A total of 1,657 companies were surveyed in March, of which about 71 percent were private companies, 13 percent were state-owned enterprises, and 15 percent were foreign-affiliated companies.
The findings reflect the challenge facing China as it seeks to transform the yuan into an international currency that can challenge the global hegemony of the U.S. dollar, which gives Washington considerable leverage in imposing crippling sanctions and waging other forms of financial warfare.
Although the renminbi’s internationalization index, as measured by the Chinese central bank, has improved significantly since 2009, it still lags far behind the dollar and euro in terms of trade settlement, international payments, foreign exchange transactions and central bank foreign exchange reserves.
The new study found that other obstacles include fluctuations in the yuan exchange rate, interest rate differentials between the yuan and foreign currencies, and obstacles to cross-border capital flows.
More than 63.84% of respondents cited “policy complexity” as the main obstacle, while more than 40% cited problems with “legal and regulatory consistency” and “barriers to capital movement.”
About 30% responded that the yuan’s “investment scope is limited,” and about 20% pointed out that there was a “lack of hedging tools.”
George Lu, operations director at a European medical-device company in the Yangtze River Delta, said many original equipment manufacturers receive payments in dollars from their overseas headquarters and convert them into yuan to cover production and operating costs.

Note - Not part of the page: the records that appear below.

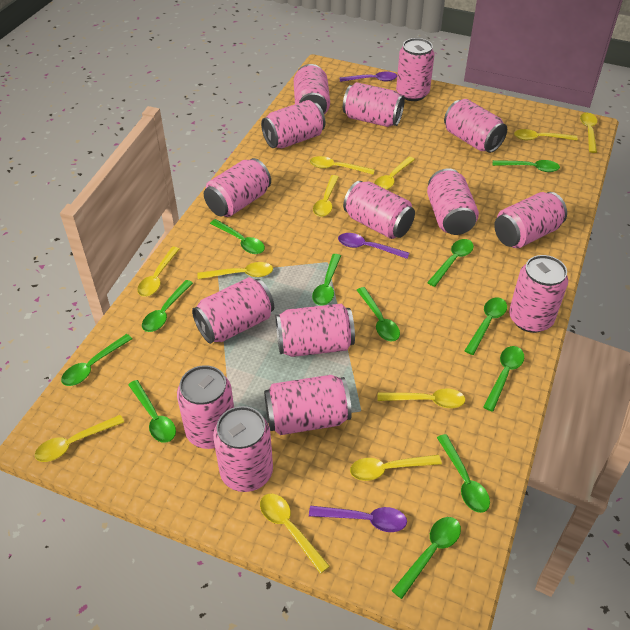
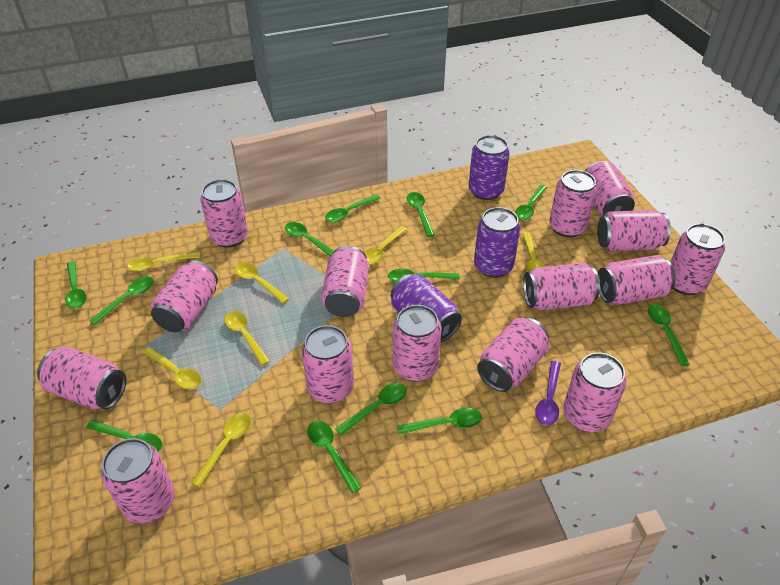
purple can: 0 -> 3
purple spoon: 3 -> 1
yellow spoon: 11 -> 7

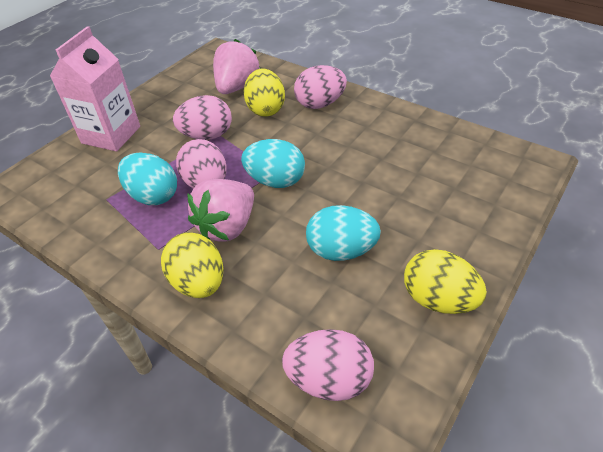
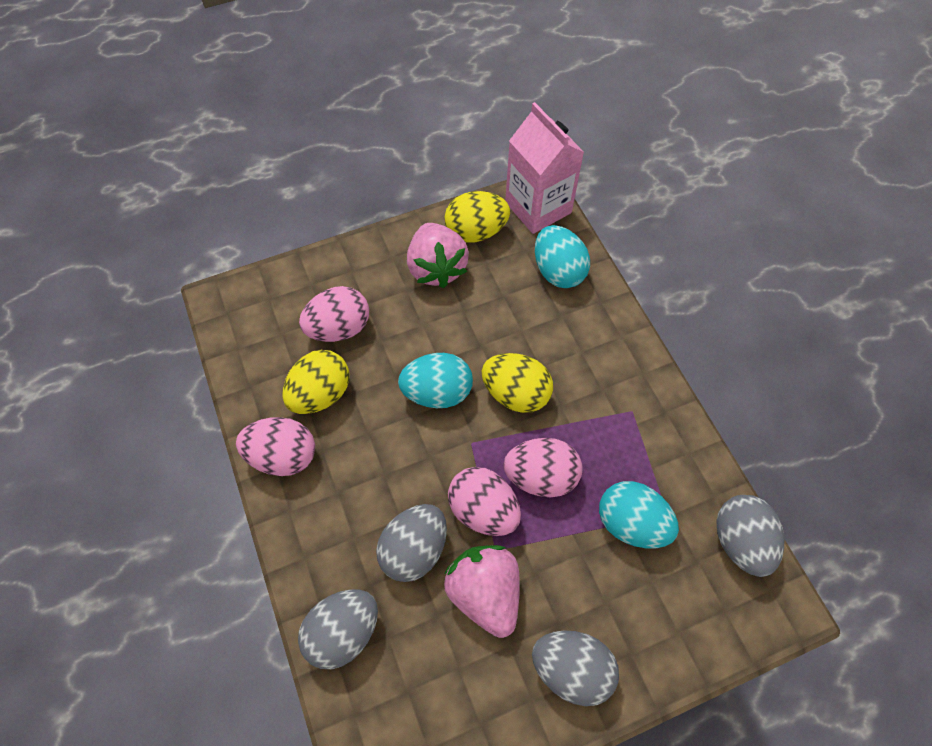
grey egg: 0 -> 4

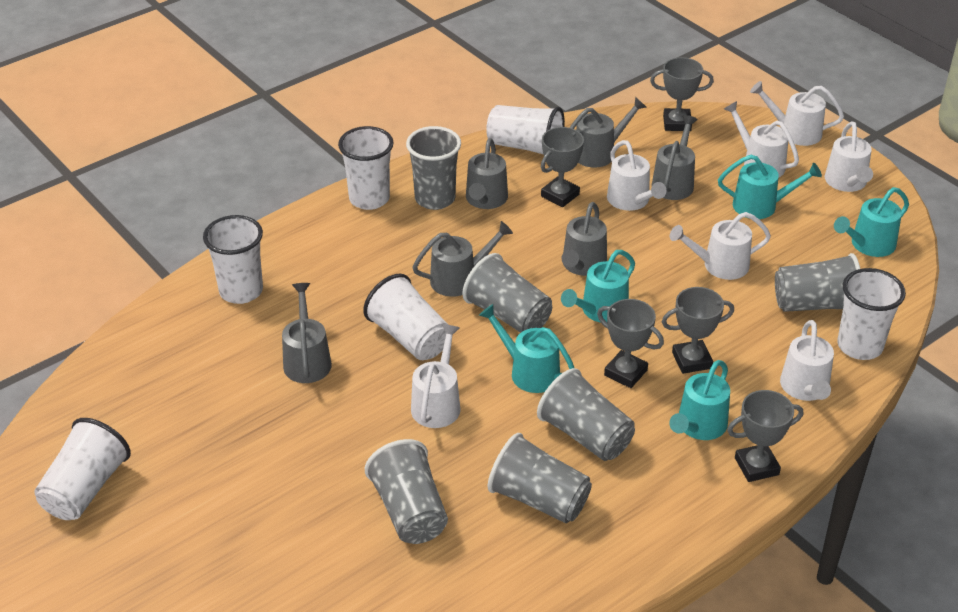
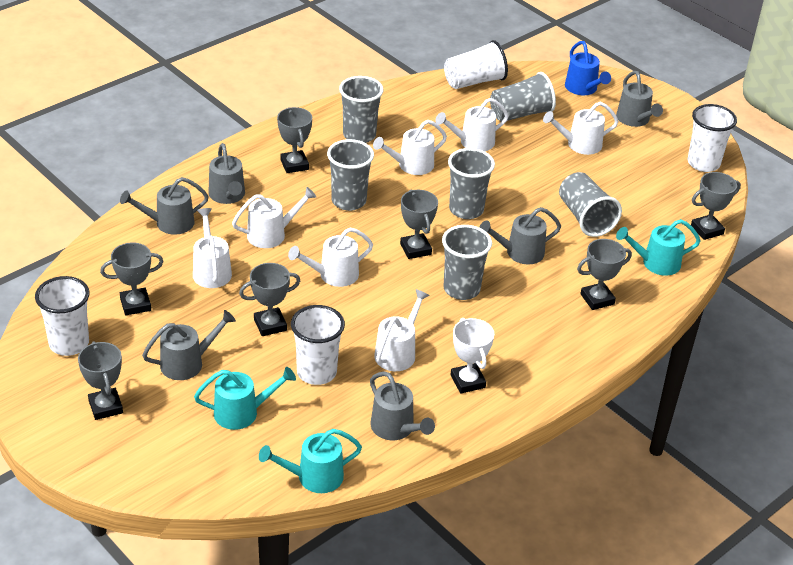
blue watering can: 0 -> 1
grey trophy: 5 -> 7
turquoise watering can: 5 -> 3
white cup: 6 -> 4
white trophy: 0 -> 1

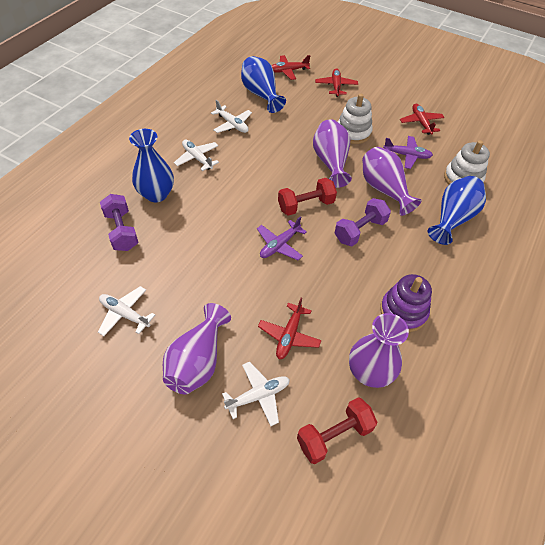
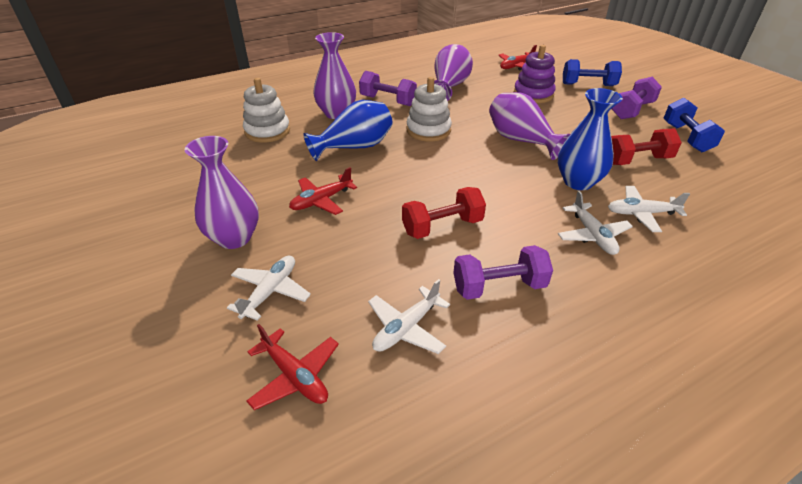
blue dumbbell: 0 -> 2
blue vase: 3 -> 2
purple dumbbell: 2 -> 3
purple plane: 2 -> 0
red plane: 4 -> 3

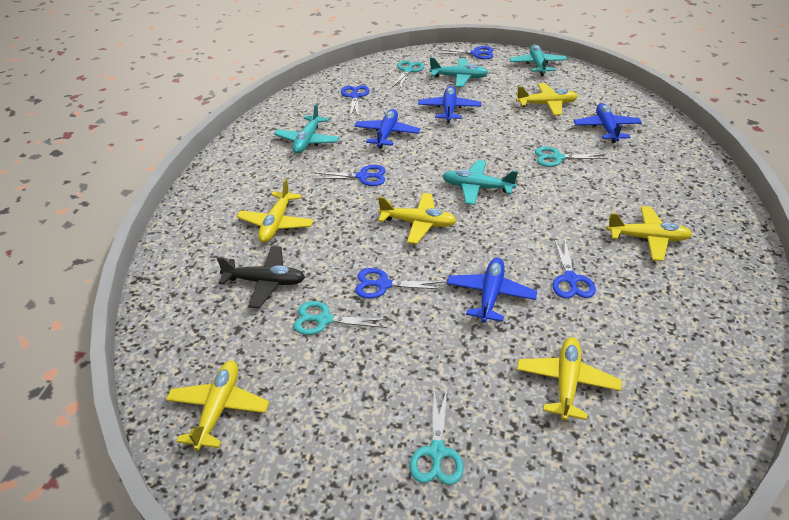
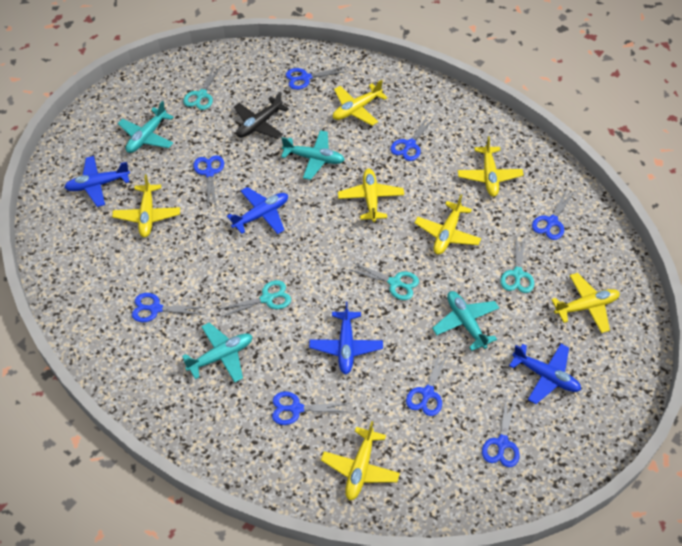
blue scissors: 5 -> 8
yellow plane: 6 -> 7

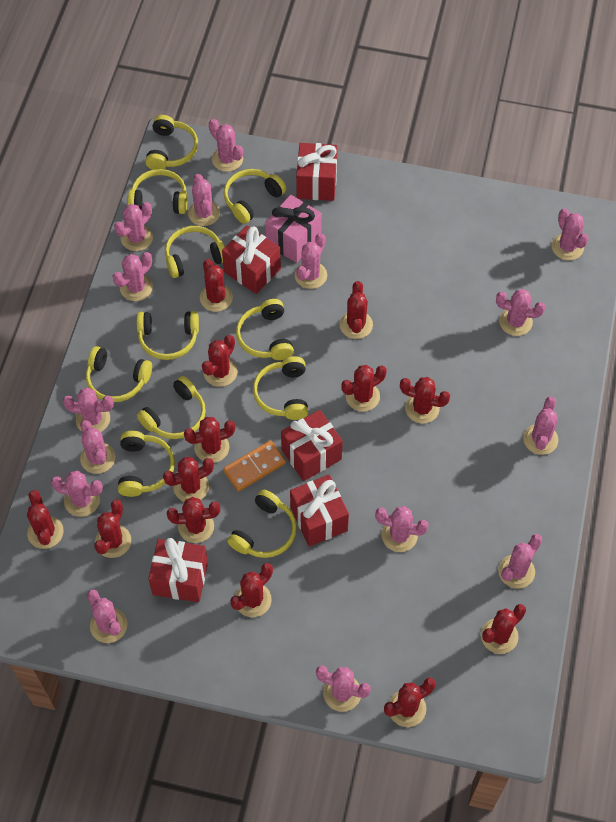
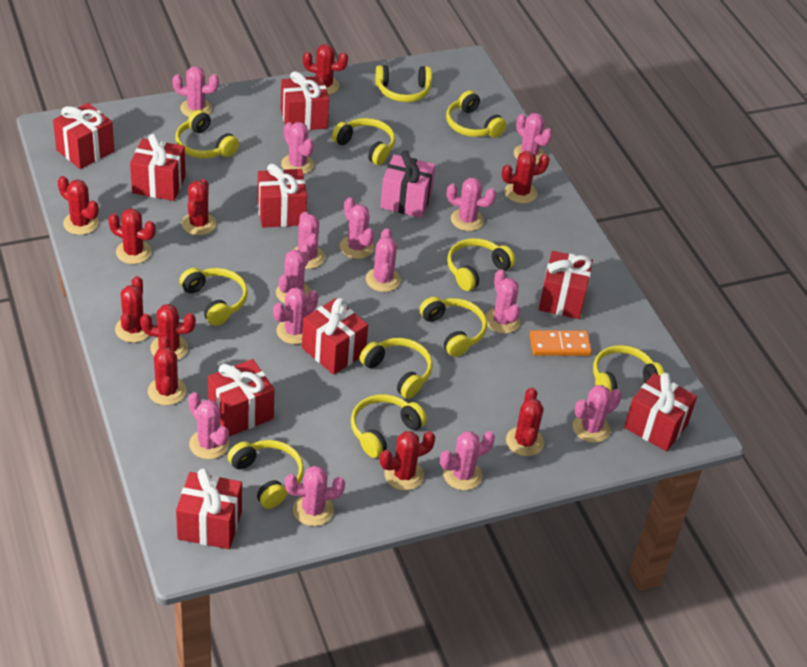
pink cactus: 15 -> 14
red cactus: 13 -> 10
red gift: 5 -> 9

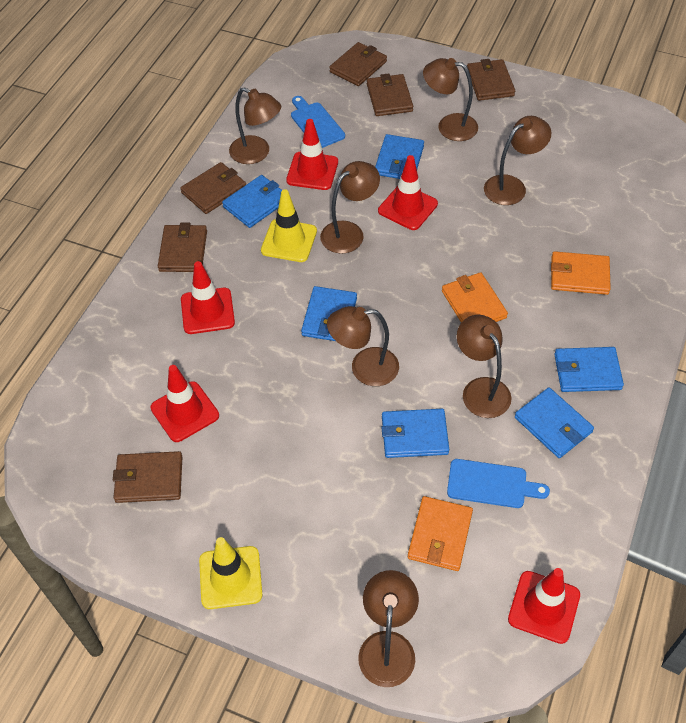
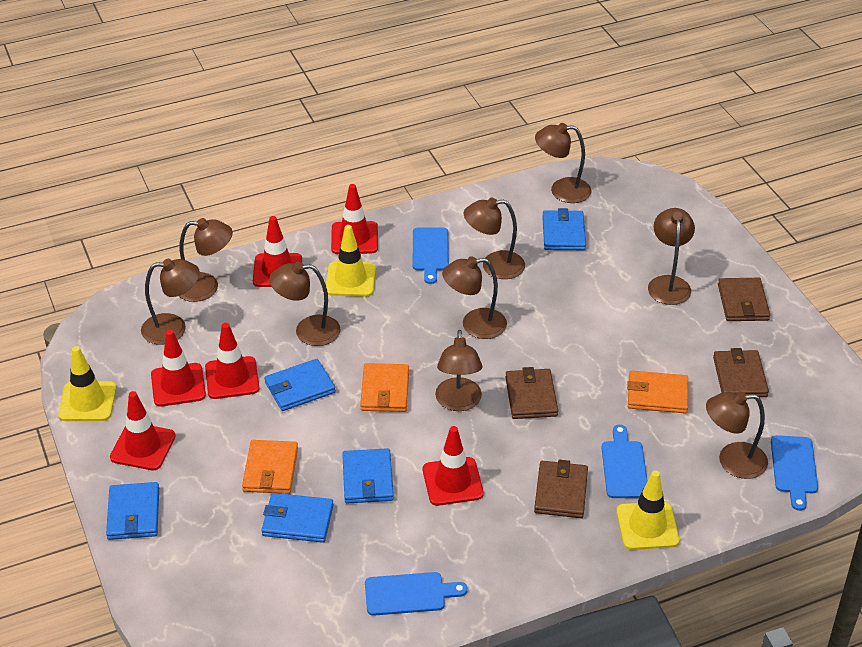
blue cutting board: 2 -> 4
blue wallet: 6 -> 5
brown lamp: 7 -> 9
brown wallet: 6 -> 4
red traffic cone: 5 -> 6
yellow traffic cone: 2 -> 3

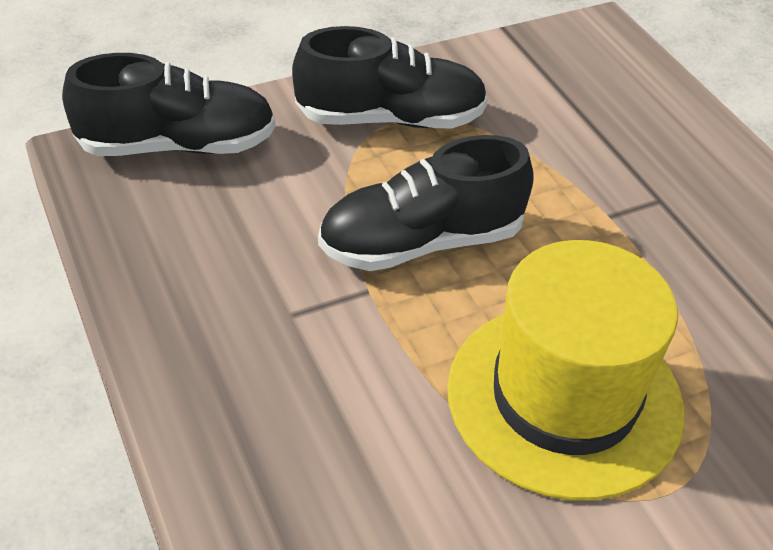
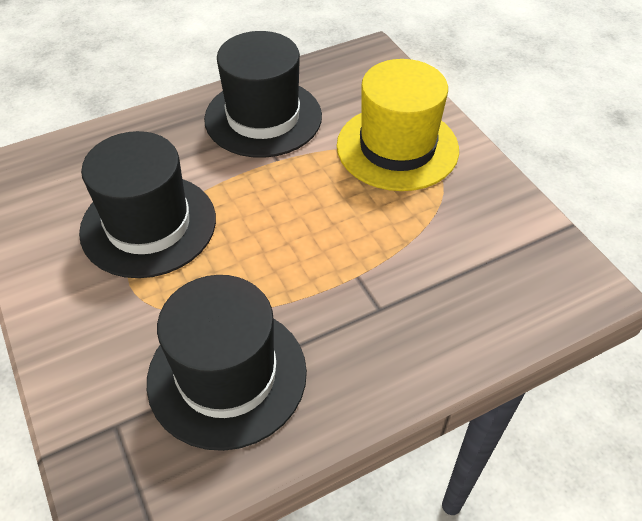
black hat: 0 -> 3
black shoe: 3 -> 0

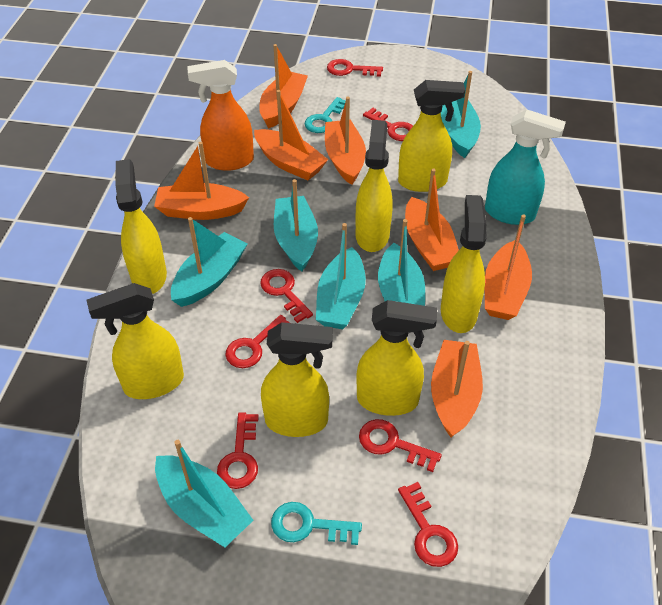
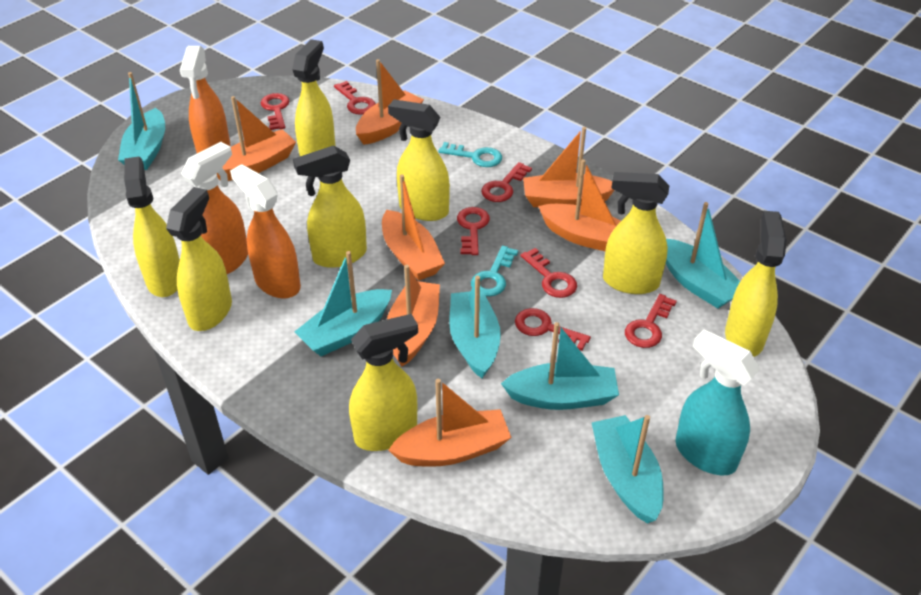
orange spray bottle: 1 -> 3
yellow spray bottle: 7 -> 8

Any surplus yuan is deposited in Chinese bank accounts.
“The yuan-denominated amounts in the bank accounts are only used for short-term wealth management products and will be converted back into US dollars when the exchange rate is favourable,” he said.
“We are not considering other yuan-denominated transactions for the time being as policy risks and market risks are uncontrollable.”
“Customers in Southeast Asia are more likely to pay in yuan, most of whom are primarily Chinese. Customers in other overseas markets currently prefer to pay in dollars as the yuan is still not very useful for investing in their countries,” said Kent Liu, a Guangzhou-based digital printing manufacturer with factories in the Americas and Southeast Asia.
According to the survey, the majority of respondents were involved in cross-border trade settlements in yuan or foreign exchange transactions related to the yuan.
However, less than a quarter of them were engaged in offshore yuan trade finance, yuan deposits, or yuan-denominated asset management activities.
Regarding plans for the second quarter, just under 80% of respondents had no plans to increase RMB payments, nearly 10% planned to increase them by up to 10%, 9% planned to increase them by 10-50%, and only 2% planned to increase them by 50-100%.
The report concluded that growing global economic and political uncertainty, increased volatility in international financial markets, rising geopolitical risks, and intensifying U.S.-China trade friction have had a significant impact on cross-border RMB settlements.
The report called on authorities to make greater efforts to simplify cross-border yuan settlement procedures, reduce transaction costs and support cross-border yuan settlement for new foreign trade business, as well as to strengthen the currency’s function and promote the use of the yuan in trading of key commodities such as oil, gas and iron ore.